The Texas native moved to the Pikes Peak region from Houston the week of the bomb cyclone. Not exactly a warm welcome, but he’s enjoying his latest challenge. Xavier has opened three Snooze an A.M. Eatery restaurants in Houston. He and five other managers combed through more than 600 applications last month, conducted interviews for three weeks and made all five dozen-plus hires.

“It was exhausting but also was fulfilling as well in terms of payoff,” Xavier said. “You’re finding an amazing group of people to work with.”

Servers are prized for being able to handle stress, high volume and “dealing with ‘hangry’ people” who may have waited an hour for a table.

The new hires did mock service training last week. Half of them served the other half first, then they all sat down to exchange feedback before switching roles.

“Shout out to whoever made my Smashed Avocado Benny,” said one happy “customer.” Another said his server “had a great attitude and was smiling the whole time,” despite his table’s “high maintenance” requests.

The biggest challenge in getting the staff trained and the restaurant open is “keeping the party going,” said Xavier, who turned 30 on staff orientation day.

“Really, our people are the key to our business. They are the ones who make our guest experience and culture so great at Snooze,” he said.

Holding on to good staff is also part of the plan.

“All positions lead into management. We are big on promoting from within.

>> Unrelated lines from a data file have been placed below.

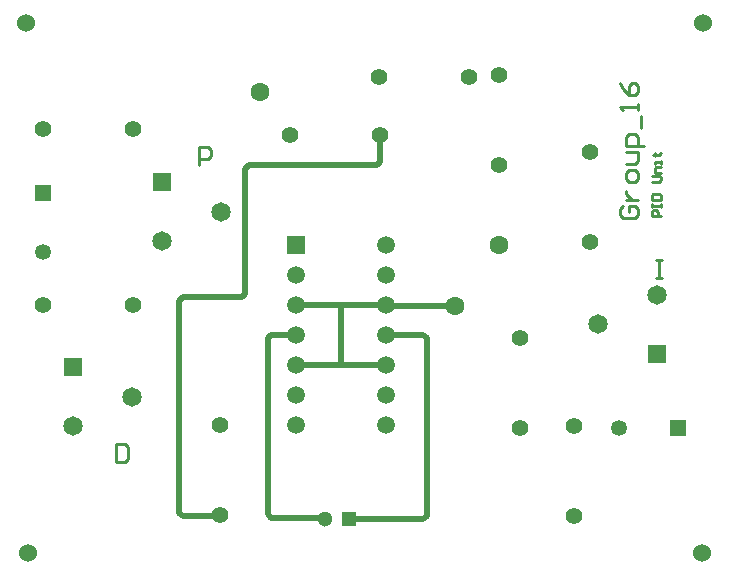
<source format=gtl>
G04*
G04 #@! TF.GenerationSoftware,Altium Limited,Altium Designer,20.2.5 (213)*
G04*
G04 Layer_Physical_Order=1*
G04 Layer_Color=255*
%FSLAX44Y44*%
%MOMM*%
G71*
G04*
G04 #@! TF.SameCoordinates,3CA80DEF-A651-457A-9D84-72F8DF8CF74D*
G04*
G04*
G04 #@! TF.FilePolarity,Positive*
G04*
G01*
G75*
%ADD14C,0.2540*%
%ADD18R,1.3000X1.3000*%
%ADD19C,1.3000*%
%ADD27C,0.5080*%
%ADD28C,1.5240*%
%ADD29R,1.6500X1.6500*%
%ADD30C,1.6500*%
%ADD31C,1.5000*%
%ADD32R,1.5000X1.5000*%
%ADD33C,1.4000*%
%ADD34C,1.6000*%
%ADD35C,1.3500*%
%ADD36R,1.3500X1.3500*%
%ADD37R,1.3500X1.3500*%
D14*
X560070Y308610D02*
X552453D01*
Y312419D01*
X553722Y313688D01*
X556261D01*
X557531Y312419D01*
Y308610D01*
X552453Y316227D02*
Y318767D01*
Y317497D01*
X560070D01*
Y316227D01*
Y318767D01*
X552453Y322575D02*
X560070D01*
Y326384D01*
X558800Y327654D01*
X553722D01*
X552453Y326384D01*
Y322575D01*
Y337811D02*
X558800D01*
X560070Y339080D01*
Y341619D01*
X558800Y342889D01*
X552453D01*
X560070Y345428D02*
X554992D01*
Y349237D01*
X556261Y350506D01*
X560070D01*
Y353046D02*
Y355585D01*
Y354315D01*
X554992D01*
Y353046D01*
X553722Y360663D02*
X554992D01*
Y359394D01*
Y361933D01*
Y360663D01*
X558800D01*
X560070Y361933D01*
X528326Y317497D02*
X525787Y314958D01*
Y309879D01*
X528326Y307340D01*
X538483D01*
X541022Y309879D01*
Y314958D01*
X538483Y317497D01*
X533404D01*
Y312418D01*
X530865Y322575D02*
X541022D01*
X535943D01*
X533404Y325114D01*
X530865Y327653D01*
Y330193D01*
X541022Y340349D02*
Y345428D01*
X538483Y347967D01*
X533404D01*
X530865Y345428D01*
Y340349D01*
X533404Y337810D01*
X538483D01*
X541022Y340349D01*
X530865Y353045D02*
X538483D01*
X541022Y355584D01*
Y363202D01*
X530865D01*
X546100Y368280D02*
X530865D01*
Y375898D01*
X533404Y378437D01*
X538483D01*
X541022Y375898D01*
Y368280D01*
X543561Y383515D02*
Y393672D01*
X541022Y398750D02*
Y403829D01*
Y401290D01*
X525787D01*
X528326Y398750D01*
X525787Y421603D02*
X528326Y416525D01*
X533404Y411446D01*
X538483D01*
X541022Y413985D01*
Y419064D01*
X538483Y421603D01*
X535943D01*
X533404Y419064D01*
Y411446D01*
X556260Y271775D02*
X561338D01*
X558799D01*
Y256540D01*
X556260D01*
X561338D01*
X99060Y115565D02*
Y100330D01*
X106678D01*
X109217Y102869D01*
Y113026D01*
X106678Y115565D01*
X99060D01*
X168910Y351790D02*
Y367025D01*
X176528D01*
X179067Y364486D01*
Y359408D01*
X176528Y356868D01*
X168910D01*
D18*
X295750Y52070D02*
D03*
D19*
X275750D02*
D03*
D27*
X289560Y233680D02*
X327660D01*
X251460D02*
X289560D01*
Y182880D02*
X327660D01*
X255270D02*
X289560D01*
Y233680D01*
X385445Y233045D02*
X386080Y232410D01*
X328295Y233045D02*
X385445D01*
X327660Y233680D02*
X328295Y233045D01*
X251460Y182880D02*
X255270D01*
Y184006D01*
X211256Y351790D02*
X319604D01*
X322580Y354766D02*
Y377190D01*
X319604Y351790D02*
X322580Y354766D01*
X208280Y243006D02*
Y348814D01*
X211256Y351790D01*
X155376Y240030D02*
X205304D01*
X208280Y243006D01*
X152400Y57586D02*
Y237054D01*
X155376Y240030D01*
Y54610D02*
X185420D01*
X152400Y57586D02*
X155376Y54610D01*
X185420D02*
X186690Y55880D01*
X227330Y56316D02*
Y205304D01*
X230306Y208280D02*
X251460D01*
X227330Y205304D02*
X230306Y208280D01*
Y53340D02*
X274480D01*
X227330Y56316D02*
X230306Y53340D01*
X274480D02*
X275750Y52070D01*
X361950Y55046D02*
Y205304D01*
X327660Y208280D02*
X358974D01*
X361950Y205304D01*
X295750Y52070D02*
X358974D01*
X361950Y55046D01*
D28*
X594504Y23763D02*
D03*
X24123Y23386D02*
D03*
X22860Y472440D02*
D03*
X595630D02*
D03*
D29*
X137560Y337420D02*
D03*
X62230Y180810D02*
D03*
X557130Y192170D02*
D03*
D30*
X187560Y312420D02*
D03*
X137560Y287420D02*
D03*
X112230Y155810D02*
D03*
X62230Y130810D02*
D03*
X507130Y217170D02*
D03*
X557130Y242170D02*
D03*
D31*
X327660Y132080D02*
D03*
Y157480D02*
D03*
Y182880D02*
D03*
Y208280D02*
D03*
Y233680D02*
D03*
Y259080D02*
D03*
Y284480D02*
D03*
X251460Y132080D02*
D03*
Y157480D02*
D03*
Y182880D02*
D03*
Y208280D02*
D03*
Y233680D02*
D03*
Y259080D02*
D03*
D32*
Y284480D02*
D03*
D33*
X113030Y382270D02*
D03*
X36830D02*
D03*
X322580Y377190D02*
D03*
X246380D02*
D03*
X422910Y351790D02*
D03*
Y427990D02*
D03*
X113030Y233680D02*
D03*
X36830D02*
D03*
X397510Y426720D02*
D03*
X321310D02*
D03*
X186690Y55880D02*
D03*
Y132080D02*
D03*
X440690Y129540D02*
D03*
Y205740D02*
D03*
X500380Y287020D02*
D03*
Y363220D02*
D03*
X486410Y54610D02*
D03*
Y130810D02*
D03*
D34*
X220980Y414020D02*
D03*
X422910Y284480D02*
D03*
X386080Y232410D02*
D03*
D35*
X36830Y278530D02*
D03*
X524910Y129540D02*
D03*
D36*
X36830Y328530D02*
D03*
D37*
X574910Y129540D02*
D03*
M02*

</source>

It really gives people a chance to grow and develop beyond just coming in and flipping ‘cakes,” he said.

The breakfast/brunch/lunch eatery is committed to sustainability and diverts 85% to 95% of its waste by recycling and composting, where available, and donates 1% of sales to the community through the donation of in-kind goods and services.

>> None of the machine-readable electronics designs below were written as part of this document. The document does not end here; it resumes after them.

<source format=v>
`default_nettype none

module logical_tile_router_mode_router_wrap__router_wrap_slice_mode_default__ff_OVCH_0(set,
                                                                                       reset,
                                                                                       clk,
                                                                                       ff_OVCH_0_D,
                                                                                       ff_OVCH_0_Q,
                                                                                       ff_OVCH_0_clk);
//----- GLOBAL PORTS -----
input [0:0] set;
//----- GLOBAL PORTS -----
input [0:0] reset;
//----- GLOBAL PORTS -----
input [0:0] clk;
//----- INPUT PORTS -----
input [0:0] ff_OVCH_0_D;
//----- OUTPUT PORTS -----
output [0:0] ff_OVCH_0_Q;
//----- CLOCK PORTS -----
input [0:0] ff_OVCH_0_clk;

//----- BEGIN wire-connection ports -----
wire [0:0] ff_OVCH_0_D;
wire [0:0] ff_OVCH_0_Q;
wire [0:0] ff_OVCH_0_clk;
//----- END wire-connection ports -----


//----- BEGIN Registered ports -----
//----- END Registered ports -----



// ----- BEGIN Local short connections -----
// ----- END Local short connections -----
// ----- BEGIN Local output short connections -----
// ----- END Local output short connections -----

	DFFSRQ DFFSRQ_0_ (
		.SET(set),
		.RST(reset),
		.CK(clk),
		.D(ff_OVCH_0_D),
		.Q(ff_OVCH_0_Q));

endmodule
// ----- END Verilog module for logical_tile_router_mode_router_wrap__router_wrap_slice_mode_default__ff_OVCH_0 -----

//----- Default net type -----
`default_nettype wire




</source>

Snooze donates all profits made during a three-day pre-opening to local charities selected as long-term community partners. An estimated $15,000 was raised for Catamount Institute, Colorado Springs Food Rescue and The Home Front Cares.

The company supports sustainably minded companies, including Red Leg Brewing Co. and Royal Crest Dairy locally. Sausage comes from Polidori while bacon and ham come from Tender Belly — two companies based in Denver. Coffee (made from beans grown in Guatemala) is from Thornton-based Allegro, and eggs come from Rocky Mountain Eggs in Platteville.

“We want to get to know our neighbors,” Xavier said. “We look at it this way: We’re not opening a business; we’re joining a community.”